European banks say AI, crypto make fraud more complex
Survey of 200 European fraud leaders finds AI-driven payment flows and virtual-asset scams increasing complexity; banks adopt AI but face integration, data and funding gaps.
A survey of 200 European fraud leaders presented at a 2026 webinar hosted with NICE Actimize found banks reporting rising fraud complexity driven by AI-initiated payment flows and scams tied to virtual assets. Respondents said efforts to deploy AI-based controls are limited by integration issues, fragmented data and funding shortfalls.
Panelists on the webinar included Chris Ainsley, head of fraud risk management at Santander UK; Joe Bristow, product director and fraud subject-matter expert at NICE Actimize; and Sharon Kimathi, the session moderator. The discussion covered shifting fraud patterns across channels and how institutions are adjusting controls.
Respondents reported that traditional threats such as card fraud and account takeover remain significant. Newer vectors identified in the survey include automated payment requests generated by AI and scams involving virtual assets. Respondents described these newer schemes as increasing in both frequency and technical sophistication.

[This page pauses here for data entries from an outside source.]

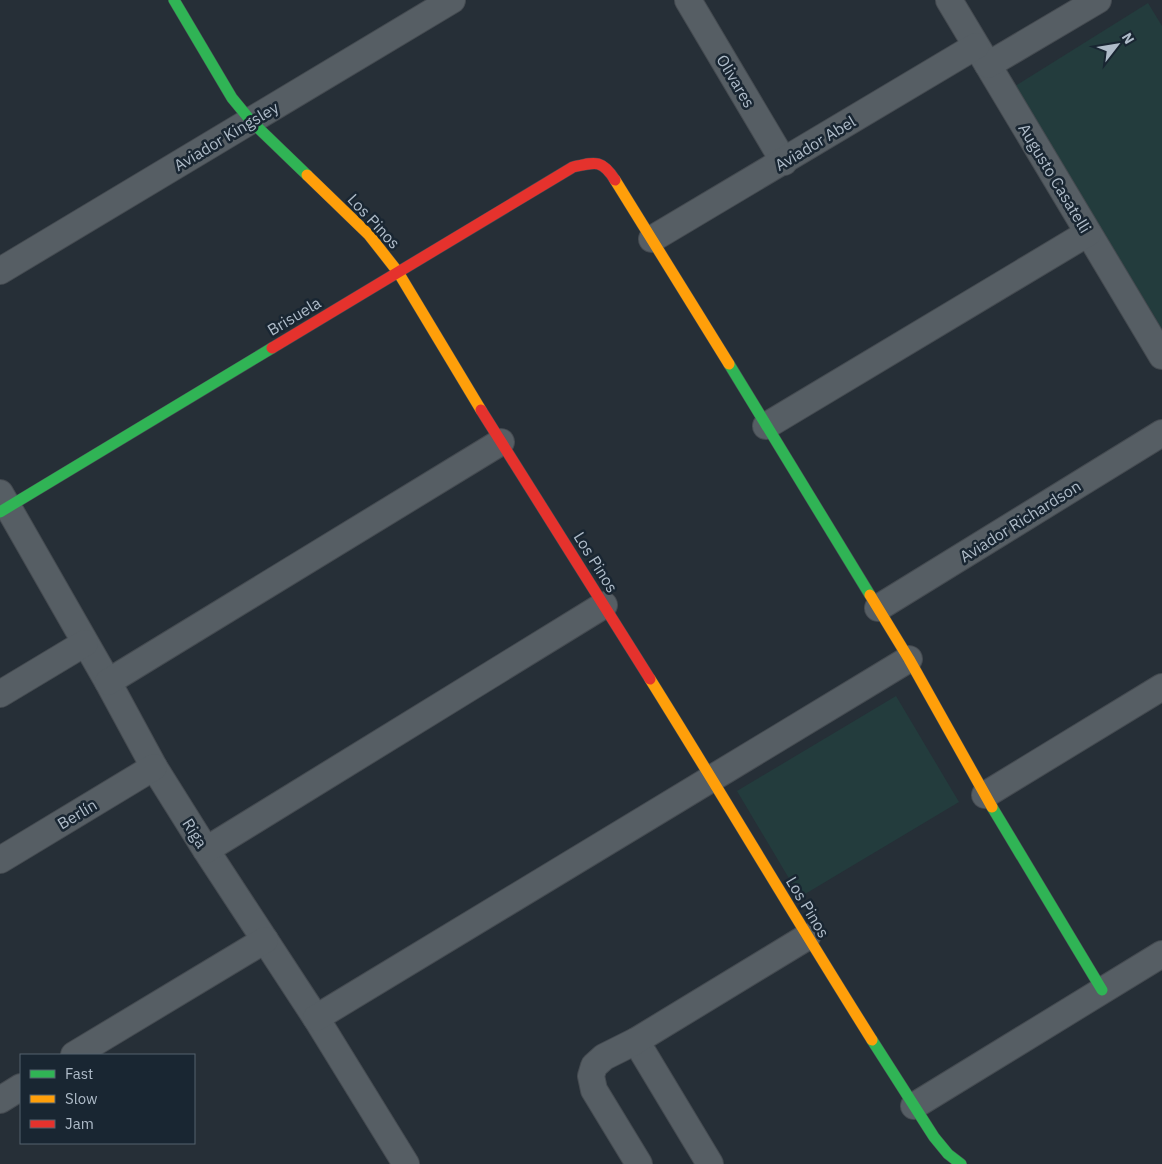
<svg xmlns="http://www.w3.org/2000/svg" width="1162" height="1164" font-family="'IBM Plex Sans',sans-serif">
  <rect width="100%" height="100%" fill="#262f37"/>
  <!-- green -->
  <g fill="#233c3d">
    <polygon points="1148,3 1162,26 1162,329 1015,86"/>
    <polygon points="896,696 959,802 800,897 737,791"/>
  </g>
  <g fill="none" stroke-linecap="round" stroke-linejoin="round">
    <!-- street casing -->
    <g stroke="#454b51" stroke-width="28">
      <g id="street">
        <polyline points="688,0 784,162"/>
        <polyline points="949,0 1162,356"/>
        <polyline points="988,65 1098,0"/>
        <polyline points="652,239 976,46"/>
        <polyline points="0,271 452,0"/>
        <polyline points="766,426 1088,233"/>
        <polyline points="0,493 108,682 154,767 206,850 316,1018 406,1164"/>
        <polyline points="878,608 1162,433"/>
        <polyline points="108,682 501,442"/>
        <polyline points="0,694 85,643"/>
        <polyline points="985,795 1162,687"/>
        <polyline points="206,850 604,605"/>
        <polyline points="0,860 154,767"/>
        <polyline points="316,1018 909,659"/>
        <polyline points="636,1041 710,1164"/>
        <polyline points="74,1055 265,940"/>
        <polyline points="0,1100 21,1087"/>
        <polyline points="914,1106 1162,954"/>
        <polyline points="639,1164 594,1090 591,1076 594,1066 604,1057 636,1041 807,937"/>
      </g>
    </g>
    <!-- fast casing -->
    <g stroke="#454b51" stroke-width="12">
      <g id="fast">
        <polyline points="174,0 232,98 251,121 307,175"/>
        <polyline points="729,364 870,595"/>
        <polyline points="0,512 272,348"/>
        <polyline points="992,807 1102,990"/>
        <polyline points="872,1040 934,1137 948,1154 961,1164"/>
      </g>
    </g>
    <!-- slow casing -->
    <g stroke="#454b51" stroke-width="12">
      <g id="slow">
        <polyline points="307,175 369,235 398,272 481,410"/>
        <polyline points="615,180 729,364"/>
        <polyline points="870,595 909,659 992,807"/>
        <path d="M 650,679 C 725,799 797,921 872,1040"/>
      </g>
    </g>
    <!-- jam casing -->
    <g stroke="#454b51" stroke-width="12">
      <g id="jam">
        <path d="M 272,348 L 573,167 C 595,162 602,159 615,180"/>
        <polyline points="481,410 650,679"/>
      </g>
    </g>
    <!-- street -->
    <use href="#street" stroke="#565e64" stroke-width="26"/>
    <!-- fast -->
    <use href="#fast" stroke="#30b455" stroke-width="11"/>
    <!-- slow -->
    <use href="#slow" stroke="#ff9f0a" stroke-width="11"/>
    <!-- jam -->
    <use href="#jam" stroke="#e5322d" stroke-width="11"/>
  </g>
  <g text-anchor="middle" stroke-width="5" stroke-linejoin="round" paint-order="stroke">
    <!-- street labels -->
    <g font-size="16" fill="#afbcc9" stroke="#192632">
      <text transform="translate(736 81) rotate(59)" y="6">Olivares</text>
      <text transform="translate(226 136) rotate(-31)" y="6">Aviador Kingsley</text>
      <text transform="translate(815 143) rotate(-31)" y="6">Aviador Abel</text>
      <text transform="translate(1055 178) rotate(59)" y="6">Augusto Casatelli</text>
      <text transform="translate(374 221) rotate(47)" y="6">Los Pinos</text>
      <text transform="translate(294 316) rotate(-31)" y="6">Brisuela</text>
      <text transform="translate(1020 521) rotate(-32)" y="6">Aviador Richardson</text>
      <text transform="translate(596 562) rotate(58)" y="6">Los Pinos</text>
      <text transform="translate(77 814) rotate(-31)" y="6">Berlín</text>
      <text transform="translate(195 833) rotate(58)" y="6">Riga</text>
      <text transform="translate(808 907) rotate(59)" y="6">Los Pinos</text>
    </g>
  </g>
  <!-- legend -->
  <rect x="20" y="1054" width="175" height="90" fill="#192632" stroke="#55626e"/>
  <rect x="30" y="1070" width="25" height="8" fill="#30b455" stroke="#55626e"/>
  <text x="65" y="1079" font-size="15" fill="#afbcc9">Fast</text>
  <rect x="30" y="1095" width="25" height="8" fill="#ff9f0a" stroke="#55626e"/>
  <text x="65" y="1104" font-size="15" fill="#afbcc9">Slow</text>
  <rect x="30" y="1120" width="25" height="8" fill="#e5322d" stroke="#55626e"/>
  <text x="65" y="1129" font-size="15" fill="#afbcc9">Jam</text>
  <!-- north arrow -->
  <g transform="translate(1117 45) rotate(59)" stroke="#192632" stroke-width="4" paint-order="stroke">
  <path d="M0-4L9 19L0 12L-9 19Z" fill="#afbcc9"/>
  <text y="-8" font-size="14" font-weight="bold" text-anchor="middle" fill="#afbcc9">N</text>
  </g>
</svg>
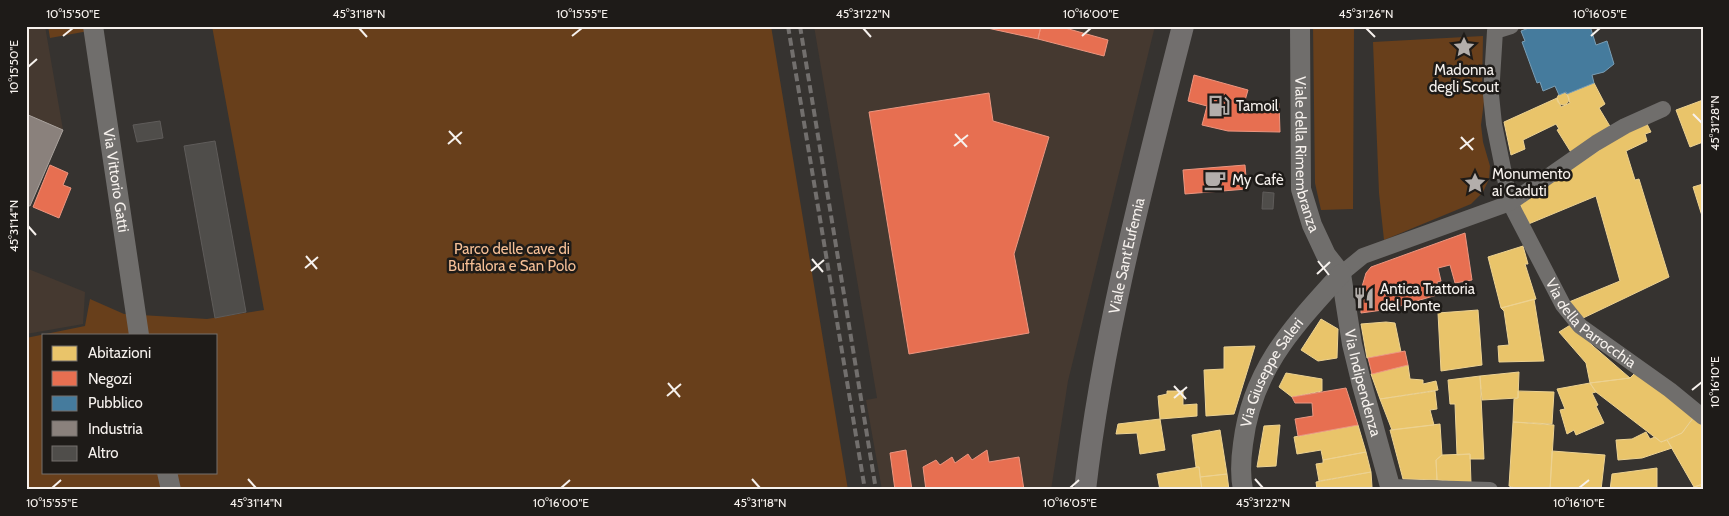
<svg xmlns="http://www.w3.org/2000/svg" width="1729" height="516" font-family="Cabin,sans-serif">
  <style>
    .built { fill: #453930 }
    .green { fill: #683f1b; fill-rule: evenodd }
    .homes { fill: #e9c46a; stroke: #edd291 }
    .shops { fill: #e76f51; stroke: #ec9680 }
    .public { fill: #457b9d; stroke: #7a9eb5 }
    .industry { fill: #8a817c; stroke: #aaa39e }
    .building { fill: #4f4d4a; stroke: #5f5c5a }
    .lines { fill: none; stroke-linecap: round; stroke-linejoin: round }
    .minor { stroke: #706e6c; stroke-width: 16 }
    .tertiary { stroke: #706e6c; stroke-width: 20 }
    .secondary { stroke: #726f6e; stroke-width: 22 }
    .rail { stroke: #726f6d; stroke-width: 4; stroke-dasharray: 8 4; stroke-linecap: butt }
    .ticks { fill: none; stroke: #f6f1ed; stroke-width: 2 }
    .labels { text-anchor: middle; stroke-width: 5; stroke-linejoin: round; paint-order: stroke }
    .poi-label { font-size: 15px; fill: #f6f1ed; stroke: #1e1b18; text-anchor: start }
    .street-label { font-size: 15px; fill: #f6f1ed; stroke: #1e1b18 }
    .park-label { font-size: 15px; fill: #f5bf96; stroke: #1e1b18 }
    .neatline { fill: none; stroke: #f6f1ed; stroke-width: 2 }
    .ticks-label { font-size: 12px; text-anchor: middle; fill: #f6f1ed }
  </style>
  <rect width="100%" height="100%" fill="#363330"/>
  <path class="built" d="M26,26H45L63,130L26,214Z
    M814,26H1155L1068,381L1051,490H882L866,400L877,398Z
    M26,268L85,292L83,324L26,334Z"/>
  <path class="green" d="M48,26H116L50,38Z
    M212,26H771L848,490H26V338L85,326L90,299L124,314L207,319L264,310ZM44,335H216V472H44Z
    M1313,26H1354L1353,209L1321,210L1315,183Z
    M1483,36L1482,90L1484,101L1481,125L1483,142L1490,166L1489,179L1483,192L1471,204L1384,240L1379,193L1373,42Z"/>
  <path class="homes" d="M1594,83L1605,104L1599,108L1611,128L1572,154L1557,130L1559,129L1556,124L1523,140L1525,149L1511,155L1504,122L1557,98L1561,107L1570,103L1567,94Z
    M1557 99a6 6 0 1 1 12 0a6 6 0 1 1-12 0Z
    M1703,100V142L1690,147L1676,110Z
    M1647,124L1651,132L1645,134L1647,141L1626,151L1635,180L1639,179L1669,277L1581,319L1569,302L1620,281L1596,196L1526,225L1520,203L1628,131Z
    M1703,184V219L1693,187Z
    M1523,246L1528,264H1525L1536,299L1501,308L1488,257Z
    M1534,299L1544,361L1499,362L1498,346L1509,345L1504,311L1501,308Z
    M1478,310L1482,365L1441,371L1438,313Z
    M1321,319L1338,329L1337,358L1318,361L1301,350Z
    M1386,322L1395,323L1401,352L1367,358L1361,324Z
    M1572,324L1593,346L1630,378L1590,383L1586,363L1559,332Z
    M1255,346L1234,414L1206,416L1204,370L1224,369V347Z
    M1408,365L1410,379L1423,380V384L1436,381L1438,390L1380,399L1371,374Z
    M1519,372L1518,398L1482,400L1480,376Z
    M1286,373L1322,379V391L1292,397L1279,387Z
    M1635,373L1695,415L1682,433L1661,442L1596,392L1590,383L1630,378Z
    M1480,376L1484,459H1470V454L1457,455L1455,404H1450L1448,380Z
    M1590,383L1596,392L1592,393L1598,405L1596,406L1604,423L1576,435L1574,430L1567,434L1560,410L1565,409L1557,389Z
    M1167,391H1183V405L1197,404V416L1160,419L1158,396L1167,394Z
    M1435,391L1437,409L1430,410L1434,425L1392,430L1380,399Z
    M1518,391L1554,392L1552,424L1513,422L1514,399L1518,398Z
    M1694,417L1703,424V484L1694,487L1667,440L1682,433Z
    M1160,419L1165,450L1140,454L1137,433L1116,434L1118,424Z
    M1513,422L1554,425L1550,490H1521L1509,486Z
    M1440,424L1442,455L1436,460L1437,480L1403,479L1390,430Z
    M1280,425L1276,466L1257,467L1264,426Z
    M1358,425L1366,452L1323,460L1321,450L1297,454L1294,437Z
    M1220,430L1227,474L1200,477L1199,467H1196L1192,435Z
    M1646,432L1650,439L1655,437L1661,442L1667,440L1672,448L1642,458L1618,460L1616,440L1632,439Z
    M1552,451L1605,455L1601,490H1550Z
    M1366,452L1371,472L1319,481L1316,464L1323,463V460Z
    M1470,454L1471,483L1437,480L1436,460L1442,455Z
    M1199,467L1202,490H1160L1157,474Z
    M1657,468V488L1610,490L1612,474Z
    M1371,472L1372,487L1357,490H1317L1316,482Z
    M1227,474L1229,490H1202L1200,477Z
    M1703,484V490H1694V487Z
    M1668,488V490H1610Z"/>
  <path class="shops" d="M978,26H1041L1038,39Z
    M1041,26H1058L1108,40L1104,56L1038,39Z
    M1194,75L1248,90L1244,104L1279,103L1280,132L1228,131L1202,125L1207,106L1188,101Z
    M989,93L993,121L1049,137L1014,254L1029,333L909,354L869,112Z
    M50,165L68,173L63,185L71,188L59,218L33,207Z
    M1245,165L1247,189L1185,194L1183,170Z
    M1465,233L1472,280L1455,283L1450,265L1438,268L1441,281L1437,282L1440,294L1390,309L1361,313V290L1366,273L1371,267Z
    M1405,351L1408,365L1372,374L1368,358Z
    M1346,388L1358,425L1298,436L1295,419L1313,416L1312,403H1295L1292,397Z
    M906,450L912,490H895L890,453Z
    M987,450L989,462L1019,457L1024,490H926L923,467L936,460L940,465L952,457L955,463L968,454L972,460Z"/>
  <path class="public" d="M1534,26H1590L1596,45L1607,41L1614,64L1604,72L1592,75L1594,83L1567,94L1566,92L1559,95L1555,86L1543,91L1540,82L1537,83L1522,42L1525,41L1521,31Z"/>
  <path class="industry" d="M26,114L63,130L30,206L26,205Z"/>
  <path class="building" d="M160,121L163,138L137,142L133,125Z
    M215,141L246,312L215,318L184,146Z
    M1263,192L1274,193L1273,209H1262Z"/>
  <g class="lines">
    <g class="minor">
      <path id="s1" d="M1511,26L1495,31L1491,95L1494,124L1510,203L1563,305L1580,326L1670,390L1703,417"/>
      <path d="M1341,274L1363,256L1510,203L1596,143L1625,126L1663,109"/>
      <path d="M1391,487L1490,490"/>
    </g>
    <g class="tertiary">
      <path id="s2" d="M93,26L139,335"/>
      <path id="s3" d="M1300,26L1301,189L1312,225L1326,255L1341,274L1352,344L1361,381L1391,490"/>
      <path d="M167,472L171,490"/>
      <path id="s4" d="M1243,490C1240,475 1241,458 1243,444C1252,369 1293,327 1341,274"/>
    </g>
    <path class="secondary" id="s5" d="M1085,490C1103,333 1144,179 1183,26"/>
    <path class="rail" d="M788,26L865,490
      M800,26L876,490"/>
  </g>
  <path class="ticks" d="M359,28L367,37M863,28L871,37M1366,28L1375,37M63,36L73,28M572,36L582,28M1082,36L1091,28M1591,36L1600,28M28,67L37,59M1693,114L1702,123M449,131L461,144M955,134L967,147M1461,137L1473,150M448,144L462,132M954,146L968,135M1460,149L1474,138M28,226L36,235M306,256L317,269M812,259L823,272M1318,261L1329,275M305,268L318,257M811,271L824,260M1317,274L1330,262M668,383L680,397M1174,386L1186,399M1692,390L1702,382M667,396L681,384M1174,398L1187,387M248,479L256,488M752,479L760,488M1255,479L1263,488M52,488L61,480M561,488L570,480M1070,488L1079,480M1579,488L1589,480"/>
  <defs>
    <g id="sight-bare" transform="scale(1.725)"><path d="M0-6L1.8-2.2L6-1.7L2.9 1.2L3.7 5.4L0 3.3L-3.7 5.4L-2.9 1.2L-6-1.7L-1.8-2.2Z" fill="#b3aeab" stroke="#1e1b18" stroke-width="2.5" paint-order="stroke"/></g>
    <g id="fuel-bare" transform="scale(1.725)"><path d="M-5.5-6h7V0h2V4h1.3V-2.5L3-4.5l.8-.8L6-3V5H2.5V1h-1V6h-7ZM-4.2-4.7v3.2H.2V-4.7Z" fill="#b3aeab" stroke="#1e1b18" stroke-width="2.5" paint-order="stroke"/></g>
    <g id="cafe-bare" transform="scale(1.725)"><path d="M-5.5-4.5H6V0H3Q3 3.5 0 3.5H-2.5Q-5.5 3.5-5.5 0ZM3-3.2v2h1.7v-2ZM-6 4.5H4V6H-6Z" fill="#b3aeab" stroke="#1e1b18" stroke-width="2.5" paint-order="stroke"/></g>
    <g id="restaurant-bare" transform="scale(1.725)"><path d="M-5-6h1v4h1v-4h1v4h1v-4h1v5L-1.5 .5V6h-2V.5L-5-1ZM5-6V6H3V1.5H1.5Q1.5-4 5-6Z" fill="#b3aeab" stroke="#1e1b18" stroke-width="2.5" paint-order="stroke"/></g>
  </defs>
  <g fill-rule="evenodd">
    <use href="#sight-bare" x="1464" y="47"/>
    <use href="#fuel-bare" x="1219" y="106"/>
    <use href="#cafe-bare" x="1215" y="180"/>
    <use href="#sight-bare" x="1475" y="183"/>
    <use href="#restaurant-bare" x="1364" y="298"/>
  </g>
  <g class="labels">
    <g class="poi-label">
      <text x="1464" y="75" text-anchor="middle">Madonna<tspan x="1464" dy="17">degli Scout</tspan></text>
      <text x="1236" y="111">Tamoil</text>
      <text x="1492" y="179">Monumento<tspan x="1492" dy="17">ai Caduti</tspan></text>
      <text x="1232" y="185">My Cafè</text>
      <text x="1380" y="294">Antica Trattoria<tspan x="1380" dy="17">del Ponte</tspan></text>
    </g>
    <g class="street-label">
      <text dy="5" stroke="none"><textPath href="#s3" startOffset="129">Viale della Rimembranza</textPath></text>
      <text dy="5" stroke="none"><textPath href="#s2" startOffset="156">Via Vittorio Gatti</textPath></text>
      <text dy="5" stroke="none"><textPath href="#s5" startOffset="238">Viale Sant'Eufemia</textPath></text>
      <text dy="5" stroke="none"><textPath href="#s1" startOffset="338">Via della Parrocchia</textPath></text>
      <text dy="5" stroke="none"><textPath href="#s4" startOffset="124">Via Giuseppe Saleri</textPath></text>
      <text dy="5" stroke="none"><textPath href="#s3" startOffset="369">Via Indipendenza</textPath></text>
    </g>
    <g class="park-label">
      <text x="512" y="254">Parco delle cave di<tspan x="512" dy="17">Buffalora e San Polo</tspan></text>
    </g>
  </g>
  <rect width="1729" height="516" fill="none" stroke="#1e1b18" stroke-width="55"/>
  <rect x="42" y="334" width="175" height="140" fill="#1e1b18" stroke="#74716d"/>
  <rect x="52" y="346" width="25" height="15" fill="#e9c46a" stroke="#74716d"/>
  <text x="88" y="358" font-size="15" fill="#f6f1ed">Abitazioni</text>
  <rect x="52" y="371" width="25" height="15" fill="#e76f51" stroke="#74716d"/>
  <text x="88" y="384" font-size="15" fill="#f6f1ed">Negozi</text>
  <rect x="52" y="396" width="25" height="15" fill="#457b9d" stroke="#74716d"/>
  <text x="88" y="408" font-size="15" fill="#f6f1ed">Pubblico</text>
  <rect x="52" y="421" width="25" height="15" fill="#8a817c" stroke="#74716d"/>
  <text x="88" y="434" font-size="15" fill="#f6f1ed">Industria</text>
  <rect x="52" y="446" width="25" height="15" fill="#4f4d4a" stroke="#74716d"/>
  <text x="88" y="458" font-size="15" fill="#f6f1ed">Altro</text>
  <rect x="28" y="28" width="1674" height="460" class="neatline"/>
  <g class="ticks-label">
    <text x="73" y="18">10°15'50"E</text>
    <text x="359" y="18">45°31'18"N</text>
    <text x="582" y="18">10°15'55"E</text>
    <text x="863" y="18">45°31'22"N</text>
    <text x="1091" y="18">10°16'00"E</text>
    <text x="1366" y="18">45°31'26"N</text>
    <text x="1600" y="18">10°16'05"E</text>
    <text transform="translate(14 67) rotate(-90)" y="4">10°15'50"E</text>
    <text transform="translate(1715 123) rotate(-90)" y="4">45°31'28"N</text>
    <text transform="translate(14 226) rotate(-90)" y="4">45°31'14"N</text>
    <text transform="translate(1715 382) rotate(-90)" y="4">10°16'10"E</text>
    <text x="52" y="507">10°15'55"E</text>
    <text x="256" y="507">45°31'14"N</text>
    <text x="561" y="507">10°16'00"E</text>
    <text x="760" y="507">45°31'18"N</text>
    <text x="1070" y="507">10°16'05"E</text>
    <text x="1263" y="507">45°31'22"N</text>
    <text x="1579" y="507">10°16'10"E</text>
  </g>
</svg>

Banks are expanding use of artificial intelligence for transaction monitoring, behavioral analytics and cross-channel detection to spot anomalous activity more quickly. Several institutions said they are piloting models that combine signals from payments, account activity and external data sources, including virtual asset transaction records.
Survey participants highlighted practical barriers to broader AI rollout. Integration challenges with legacy systems, inconsistent or fragmented data sets, limited budgets and gaps in specialist staffing were listed as factors that prevent some banks from scaling AI solutions and embedding them into existing risk platforms.
The responses showed uneven preparedness across European markets and firms. Larger banks with dedicated fraud budgets and in-house data science teams are more likely to test and integrate advanced AI tools. Smaller banks and some regional players reported greater reliance on vendor solutions or manual processes while seeking funds and expertise to upgrade defenses.
On confidence in current fraud controls, many teams expressed concern that existing measures will not be sufficient over the next few years without substantial upgrades. Reported investment priorities include improving detection accuracy, cutting false positives and integrating multiple signal types to improve investigators’ ability to trace suspicious flows.
Panelists and respondents noted that effective AI deployment depends on data quality, orchestration across channels, regulatory compliance and ongoing model governance. They said those requirements add workload for fraud, risk and compliance teams already operating with constrained resources.
Background trends cited in the survey include increased use of automation and synthetic identities by fraudsters to scale attacks across payment rails, and the growth of virtual assets as an avenue for illicit transfers and potential money laundering. Respondents said tracing and blocking illicit flows that move outside traditional payment systems remains a challenge for banks.